I mentioned earlier the simulated learning environment. I know we have had contributions about the Clinical Training Funding Program. Again, our committee has been involved over many years with issues about the clinical training programs and access to clinical training by a range of medical professions not just medicine but in terms of other groups which desperately need an effective clinical training program. It absolutely must be coordinated effectively nationally. At the moment so much of it is reliant on states, and we have seen at the end of academic years the loss-I think the absolute waste-of people who trained effectively in their professions and could not then get an effective clinical placements. This was another area that Health Workforce Australia had identified and looked at working cooperatively into the future to ensure that we did not waste the very valuable resources that we have in the workforce.

I know that I am getting close to running out of time, but I just want to mention two of the things that I think have not been picked up as much as they could have been in this contribution. I do ask people who are interested in this area to have a look at the annual report of Health Workforce Australia, to have a look at the contributions that came through to our Senate Community Affairs Committee about what people in the profession, consumer groups and organisations valued about the work. One of the areas that we worked a lot in over the last few years has been in the area of Indigenous workforce across the board but in particular in the health workforce. This organisation had done work about planning into the future about how we respond to the need to have more well-trained Indigenous operatives across-the-board across professions.
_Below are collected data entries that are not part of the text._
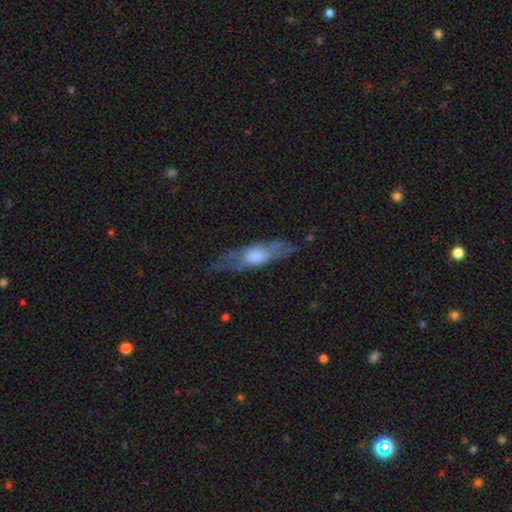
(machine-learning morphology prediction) smooth-or-featured: featured or disk: 55% | smooth: 38% | star or artifact: 7%
  disk-edge-on: yes: 60% | no: 40%
  merging: none: 66% | minor disturbance: 23% | major disturbance: 10% | merger: 2%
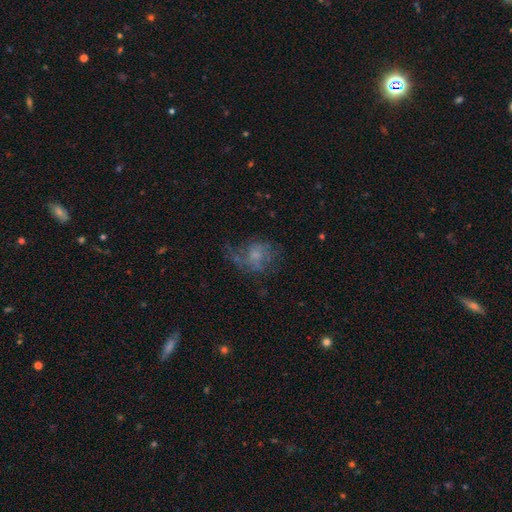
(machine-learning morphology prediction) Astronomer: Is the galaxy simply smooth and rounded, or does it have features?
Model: featured or disk — 44% (runner-up: smooth, 41%).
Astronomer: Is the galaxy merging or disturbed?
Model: none — 41% (runner-up: major disturbance, 34%).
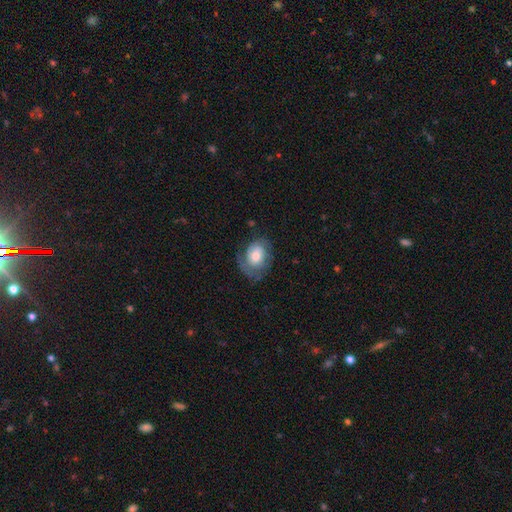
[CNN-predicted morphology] Smooth or featured? featured or disk (49%)
Merging? none (56%)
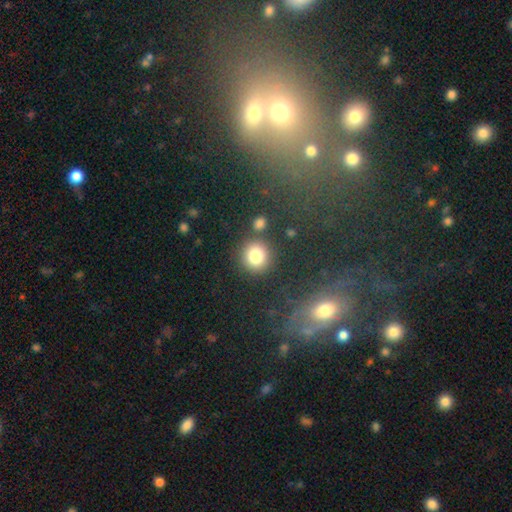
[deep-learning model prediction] smooth 80%, star or artifact 12%, featured or disk 7%. Down the decision tree: how rounded — round (89%); merging — none (80%).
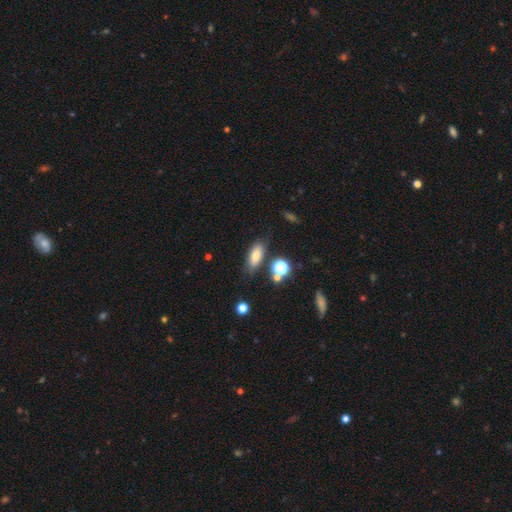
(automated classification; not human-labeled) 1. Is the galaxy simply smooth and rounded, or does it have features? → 73% smooth, 15% featured or disk, 12% star or artifact.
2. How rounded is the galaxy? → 76% in between, 18% cigar-shaped, 6% round.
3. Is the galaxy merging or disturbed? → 74% none, 15% minor disturbance, 6% merger, 5% major disturbance.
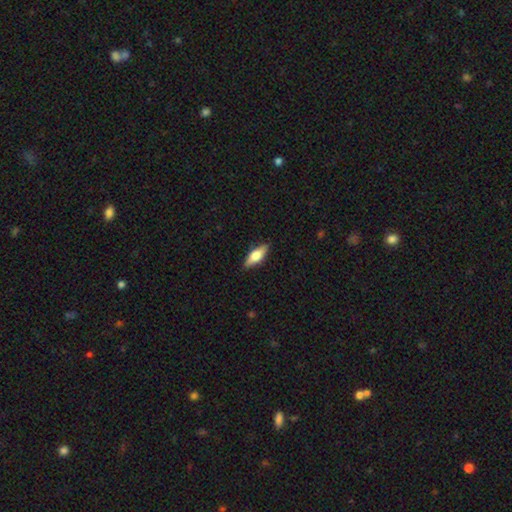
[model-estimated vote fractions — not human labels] This is possibly a smooth galaxy (58%). How rounded: likely in between (64%). Merging: clearly none (87%).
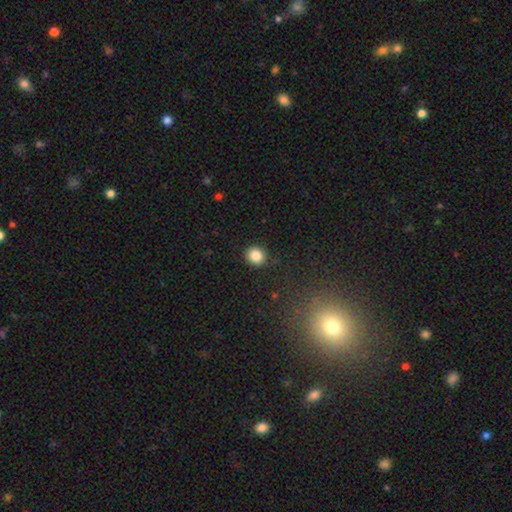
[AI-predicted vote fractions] The model was most divided on "how rounded": round: 86%, in between: 13%, cigar-shaped: 1%. More confident: merging — none (90%); smooth or featured — smooth (86%).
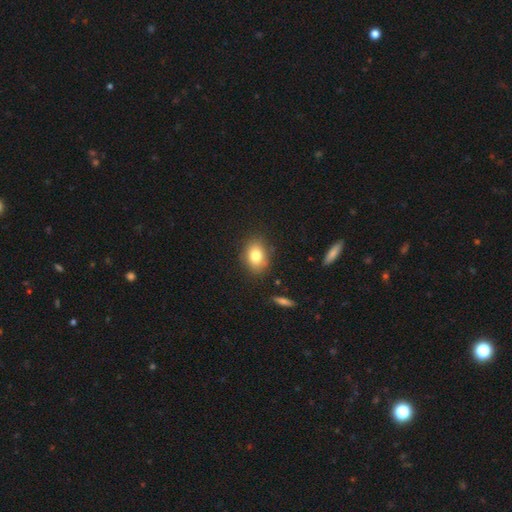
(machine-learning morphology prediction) This appears to be a smooth galaxy with no disk features (78%) that is in between round and cigar-shaped (65%). Merging: none (84%).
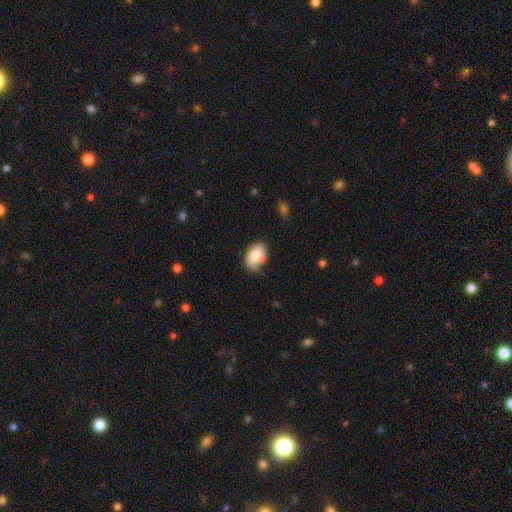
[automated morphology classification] The model was most divided on "merging": none: 66%, minor disturbance: 26%, major disturbance: 5%, merger: 4%. More confident: how rounded — in between (88%); smooth or featured — smooth (83%).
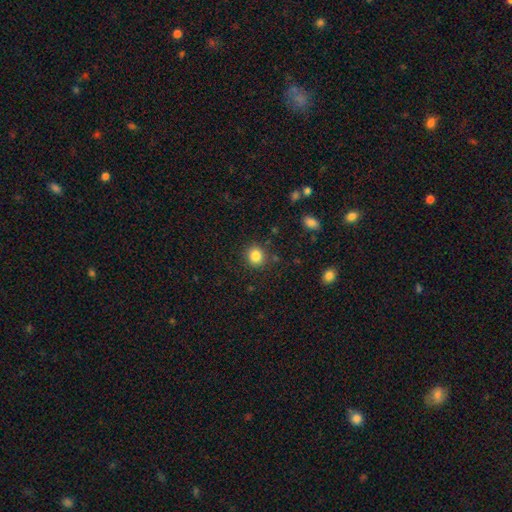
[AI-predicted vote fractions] The model was most divided on "how rounded": round: 81%, in between: 18%, cigar-shaped: 1%. More confident: merging — none (87%); smooth or featured — smooth (84%).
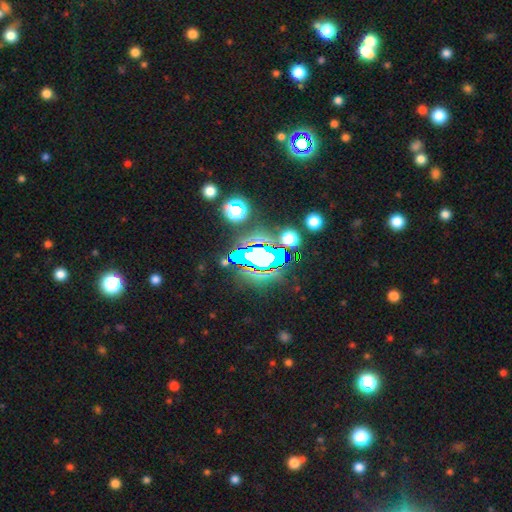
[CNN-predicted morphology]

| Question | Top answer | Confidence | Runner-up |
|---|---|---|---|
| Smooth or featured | star or artifact | 65% | smooth (18%) |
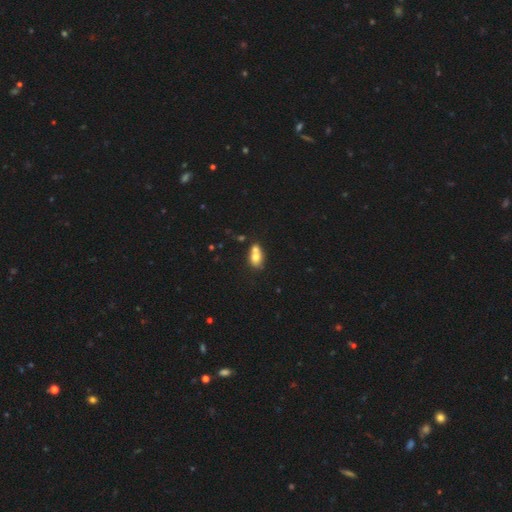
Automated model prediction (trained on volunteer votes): Smooth or featured?
  - smooth: 69% *
  - featured or disk: 21%
  - star or artifact: 10%
How rounded?
  - in between: 63% *
  - round: 35%
  - cigar-shaped: 2%
Merging?
  - merger: 61% *
  - none: 27%
  - minor disturbance: 9%
  - major disturbance: 4%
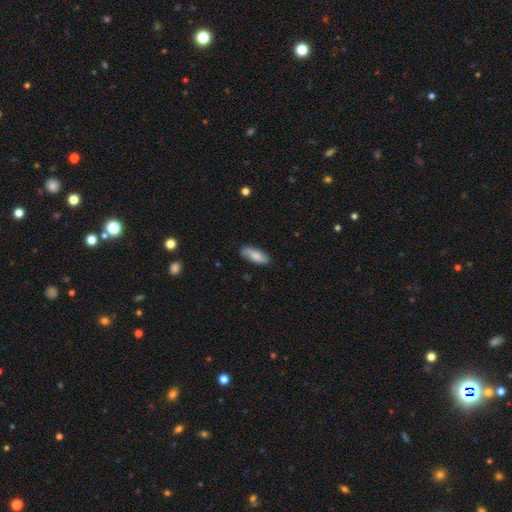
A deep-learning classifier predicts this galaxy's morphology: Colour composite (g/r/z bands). It shows a smooth galaxy with no disk features (77%) that is in between round and cigar-shaped (73%). Merging: none (81%).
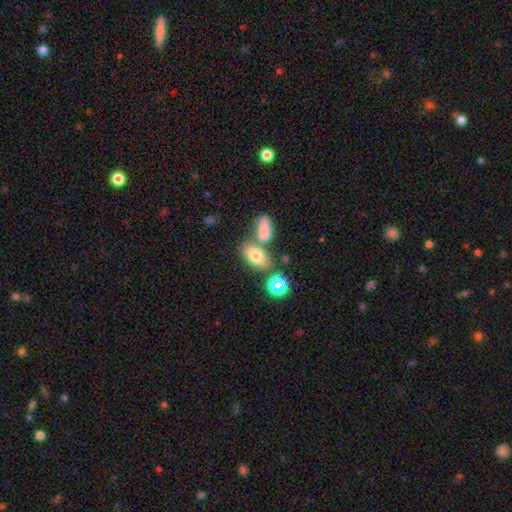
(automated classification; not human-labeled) Overall: smooth (72%). How rounded: in between (87%). Merging: none (51%; merger 32%).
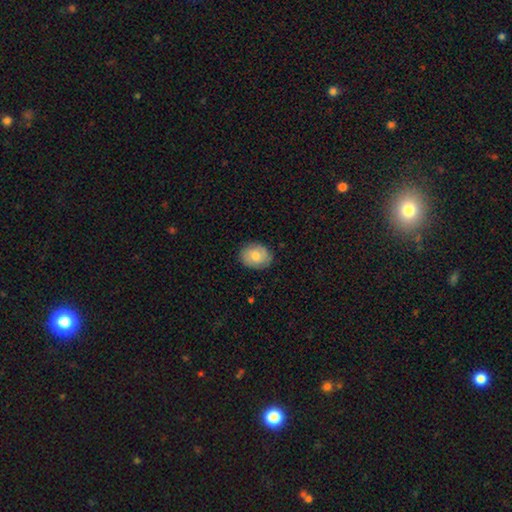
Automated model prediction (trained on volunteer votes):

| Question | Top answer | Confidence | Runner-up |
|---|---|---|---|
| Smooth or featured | smooth | 65% | featured or disk (28%) |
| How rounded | round | 53% | in between (46%) |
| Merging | none | 81% | minor disturbance (15%) |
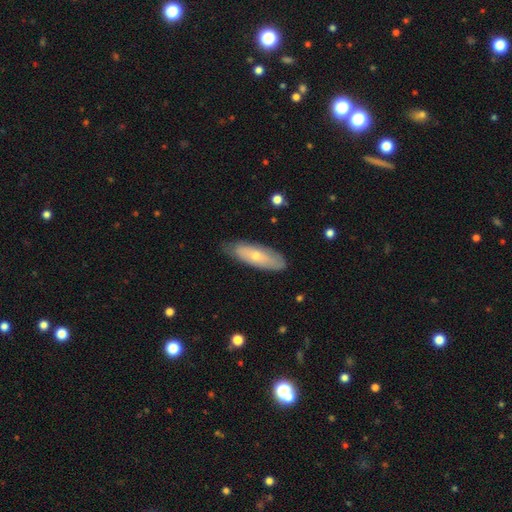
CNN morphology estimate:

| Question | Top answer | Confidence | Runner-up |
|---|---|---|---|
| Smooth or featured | smooth | 52% | featured or disk (41%) |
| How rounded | in between | 54% | cigar-shaped (43%) |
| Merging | none | 79% | minor disturbance (17%) |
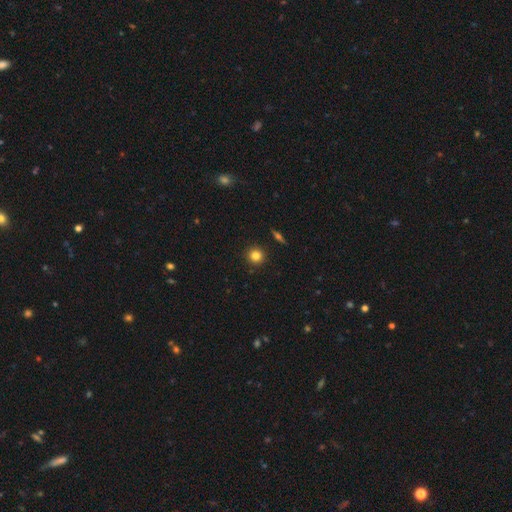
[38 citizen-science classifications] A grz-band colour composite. It shows a smooth galaxy with no disk features (82%) that is round (94%). Merging: none (86%).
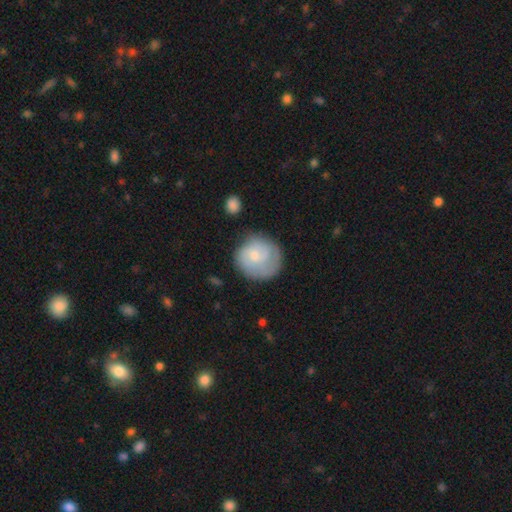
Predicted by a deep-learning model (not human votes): Smooth or featured? featured or disk (49%)
Merging? none (66%)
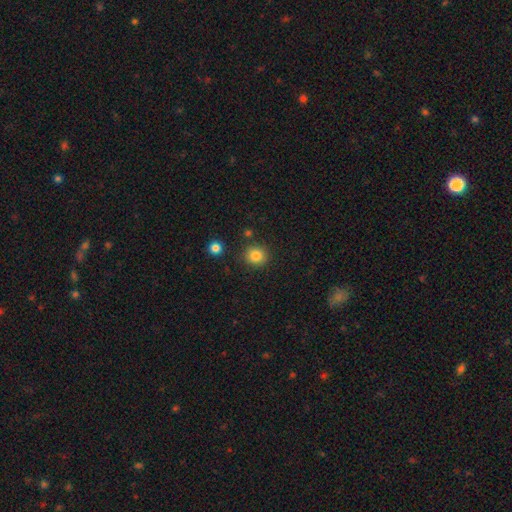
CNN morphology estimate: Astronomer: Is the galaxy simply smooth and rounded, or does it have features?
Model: smooth — 84%.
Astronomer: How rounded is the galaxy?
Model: round — 88%.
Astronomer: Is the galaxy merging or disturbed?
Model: none — 87%.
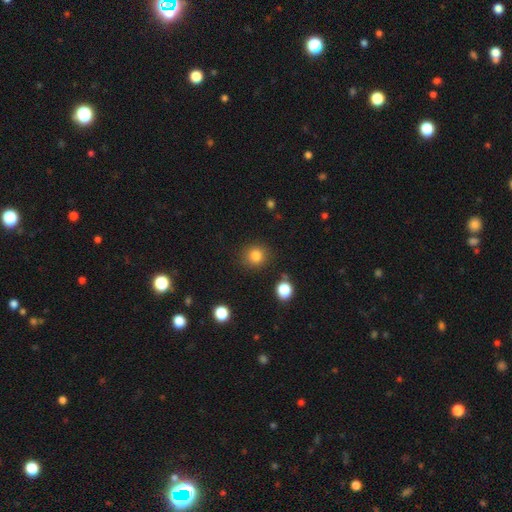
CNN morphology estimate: smooth-or-featured: smooth: 83% | star or artifact: 12% | featured or disk: 5%
  how-rounded: round: 89% | in between: 10% | cigar-shaped: 1%
  merging: none: 87% | minor disturbance: 8% | major disturbance: 3% | merger: 2%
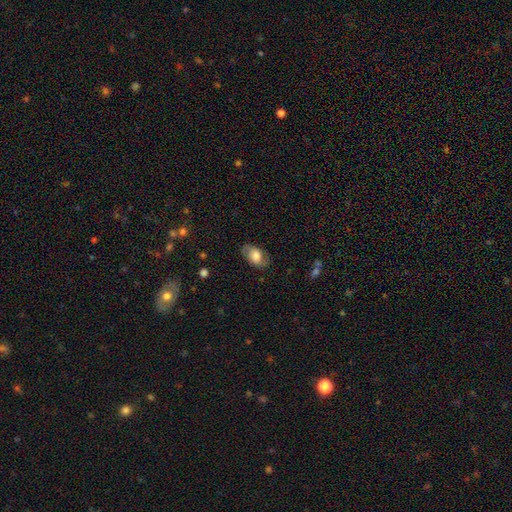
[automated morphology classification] smooth 59%, featured or disk 33%, star or artifact 8%. Down the decision tree: how rounded — in between (89%); merging — none (75%).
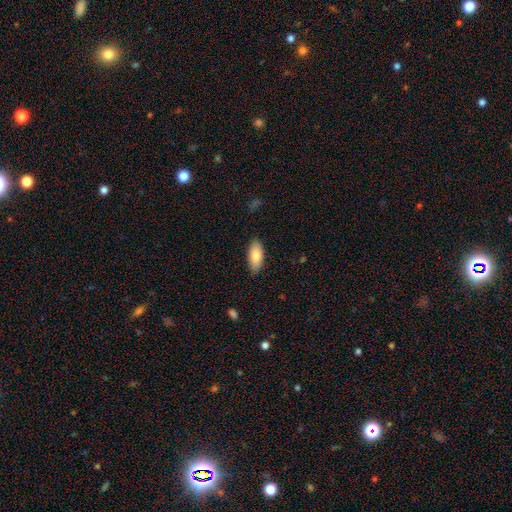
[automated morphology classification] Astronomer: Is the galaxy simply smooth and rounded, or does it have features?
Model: smooth — 83%.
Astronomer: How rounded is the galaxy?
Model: in between — 82%.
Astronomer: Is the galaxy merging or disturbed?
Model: none — 86%.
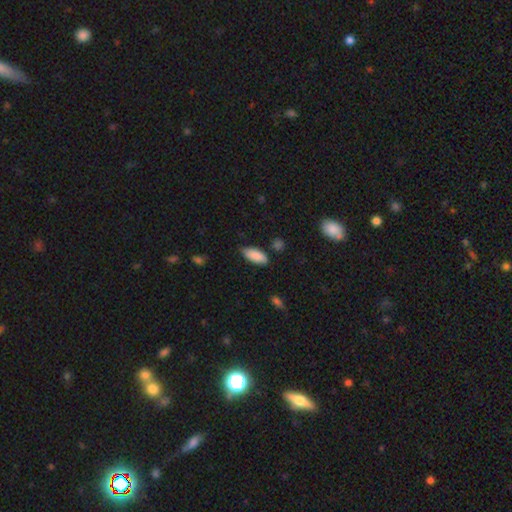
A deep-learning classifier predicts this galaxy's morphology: Smooth or featured? smooth (87%)
How rounded? in between (86%)
Merging? none (75%)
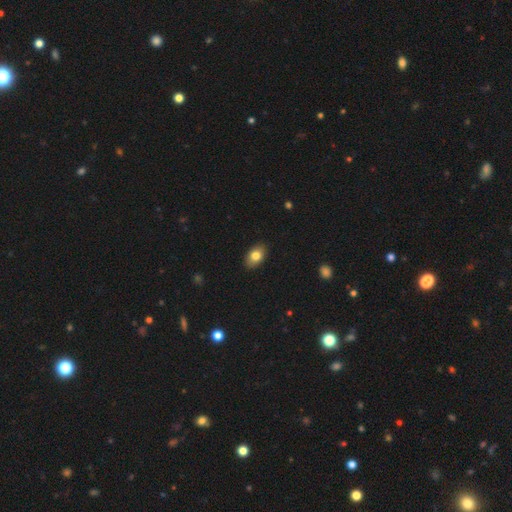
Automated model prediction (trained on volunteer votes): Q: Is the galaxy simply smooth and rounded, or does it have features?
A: smooth — 80%.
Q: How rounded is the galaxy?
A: in between — 87%.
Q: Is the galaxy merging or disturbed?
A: none — 88%.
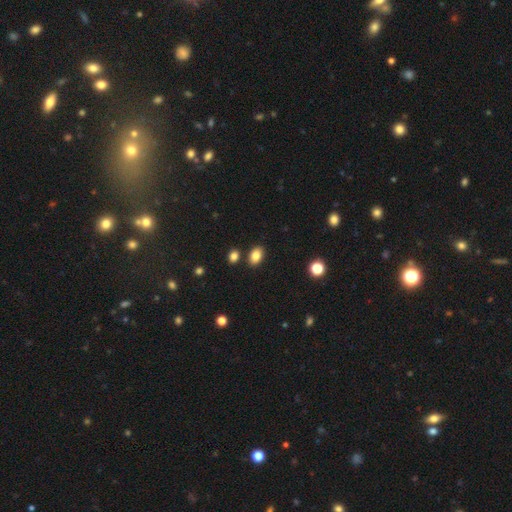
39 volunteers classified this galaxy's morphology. Smooth or featured?
  - smooth: 85% *
  - featured or disk: 10%
  - star or artifact: 5%
How rounded?
  - in between: 82% *
  - round: 18%
  - cigar-shaped: 0%
Merging?
  - none: 76% *
  - minor disturbance: 14%
  - merger: 8%
  - major disturbance: 3%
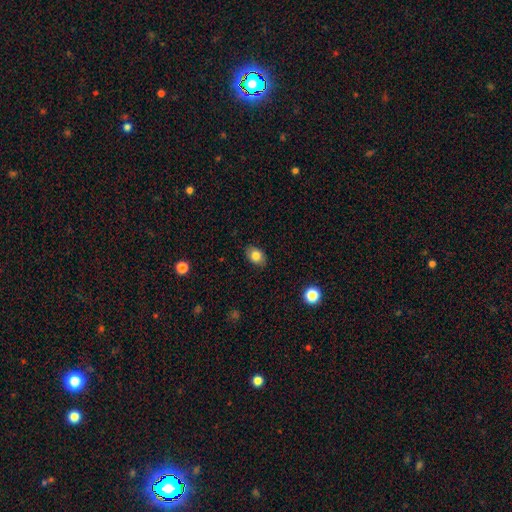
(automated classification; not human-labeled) This appears to be a smooth galaxy with no disk features (82%) that is in between round and cigar-shaped (72%). Merging: none (86%).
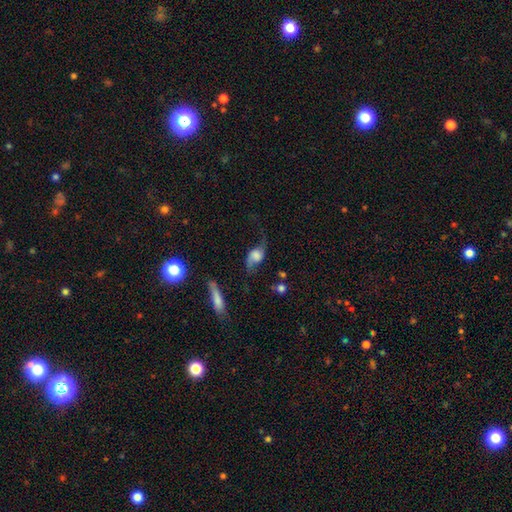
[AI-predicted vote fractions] A featured or disk galaxy (68%) with no bar (61%), 2 (90%) loose (85%) spiral arms (92%) and a large central bulge (34%).

Vote fractions:
- Smooth or featured? featured or disk: 68% / smooth: 23% / star or artifact: 9%
- Edge-on disk? no: 89% / yes: 11%
- Bar? no: 61% / weak: 30% / strong: 9%
- Spiral arms? yes: 92% / no: 8%
- Spiral winding? loose: 85% / medium: 11% / tight: 3%
- Spiral arm count? 2: 90% / 1: 5% / can't tell: 2% / 3: 1% / 4: 1% / more than 4: 1%
- Bulge size? large: 34% / none: 20% / moderate: 18% / dominant: 15% / small: 12%
- Merging? none: 54% / minor disturbance: 21% / major disturbance: 20% / merger: 5%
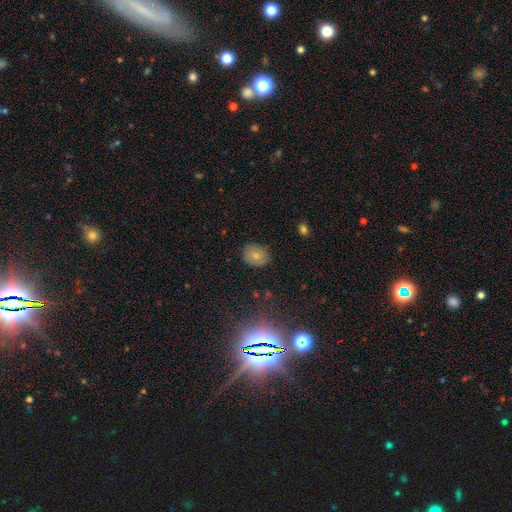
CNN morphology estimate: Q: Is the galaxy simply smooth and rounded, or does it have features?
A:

This is something that governments of all kinds have been struggling with over a large number of years, not just providing people in place but ensuring that they have the skills necessary, again, to look after their communities in the best possible way and to ensure that there is that effective placement particularly in remote regions but not only there. It is looking to ensure that we have people who are best trained and best placed to serve their local communities. This will continue to be a challenge for all of us. This was a program that Health Workforce Australia had put in place which needs to be picked up by the department, and I am sure it will. It must not be lost.

The other area was the National Cancer Workforce Strategic Framework, which was published in June 2013. This is another area where there has been considerable interest and engagement. This was an area that was particularly mentioned by consumers in Australia. There are so many opportunities now in the cancer workforce. We have seen great discussion about pharmaceuticals in this area but also different training and access to services. Rural and regional people still, to our shame in this country, are not being able to access their best care in cancer services, and there have been numerous papers put out, including one by Health Workforce Australia, about the issues around that. That is another program that I would hope that would be able to be brought forward into the future.

I do not believe, even though we will be strongly arguing the case in this place, that we will be able to turn the government's decision around, particularly as they have moved most of the staff and that has already concluded. However, I think that we cannot lose the investment and the commitment that we had, and shared, in setting up the organisation in the first place. We cannot lose the investment and the interest that determined why it was needed. We know the work continues to be needed. We know it must not be lost. So, in the rush to make the difficult decisions, in terms of the process, keep in mind what was achieved by Health Workforce Australia, value what was done and, please, do not forget this period in our history, because what we have done we can learn from and it will be a better place.